Fora de tempo # 47


Ottinger detém-se aqui. O quadro de relações é demasiado complexo, e de alguma maneira demasiado doméstico e privado, para caber numas “hipóteses elementares”. De Lacan a Duchamp, com segredo, velatura e sexo, sendo que o segredo e a velatura não são, de forma nenhuma, apenas causa ou consequência do sexo. Tudo por junto, é demasiado matricial para não transbordar o elementar.

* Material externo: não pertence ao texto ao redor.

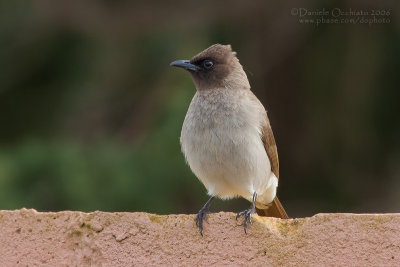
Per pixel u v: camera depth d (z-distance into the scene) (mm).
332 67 15492
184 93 13422
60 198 12555
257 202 8273
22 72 15023
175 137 13062
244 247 5375
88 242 5582
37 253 5652
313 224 5262
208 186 7699
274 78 15984
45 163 12758
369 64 15125
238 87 8086
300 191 15930
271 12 15125
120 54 14672
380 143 15539
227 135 7387
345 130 15570
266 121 7859
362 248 5141
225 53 8281
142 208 12789
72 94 14758
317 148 15891
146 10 14773
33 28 14812
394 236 5109
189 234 5473
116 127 14367
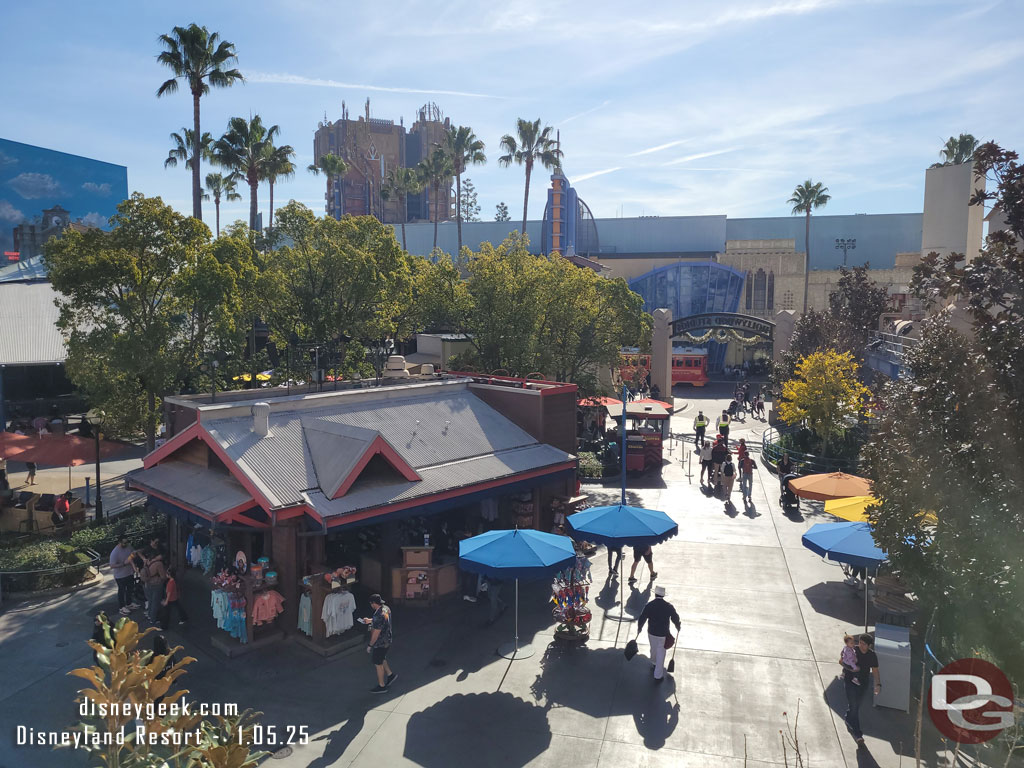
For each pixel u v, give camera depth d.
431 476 17.08
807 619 15.58
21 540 20.42
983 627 13.32
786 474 24.84
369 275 29.75
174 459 17.70
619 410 32.19
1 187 72.44
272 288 28.95
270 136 56.22
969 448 11.47
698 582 17.83
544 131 79.19
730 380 74.00
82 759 10.71
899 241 114.69
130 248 23.38
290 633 14.76
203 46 44.62
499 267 30.56
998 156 13.46
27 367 39.19
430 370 24.48
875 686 11.24
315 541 15.24
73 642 14.62
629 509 16.38
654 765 10.45
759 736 11.19
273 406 17.41
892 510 12.79
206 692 12.62
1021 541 10.67
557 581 15.07
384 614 12.54
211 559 17.38
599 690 12.66
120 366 22.50
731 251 93.12
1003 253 12.62
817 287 90.88
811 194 78.00
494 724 11.56
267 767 10.39
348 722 11.65
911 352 13.47
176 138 55.84
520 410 21.09
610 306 34.25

Porém, uma coisa me interessa, que propriamente talvez até não pertença a esse quadro de relações, embora lhe subjaza como enquadramento ou situação incontornável. Chamemos-lhe o obtuso sociológico (sendo que o óbvio é a remissão para L’Origine du monde): pulsionalmente, a figura de Le gaz d’éclairage é uma figura morta, ou pelo menos fria, e a natureza que a rodeia está mais próxima de uma natureza-lixo ou natureza-baldio, do que da voluptuosidade carnal de Courbet (mesmo quando é apenas a natureza que pinta). De Courbet a Duchamp, aproximamo-nos da morte: mas Imre Kertézs já tinha avisado o quanto o século XX nos mostrou o rosto verdadeiro da nossa existência. 
Resta a ironia involuntária, afinal também ela apropriada a esse mostrar: Le gaz d’éclairage apareceu ao grande público primeiro que L’origine du monde.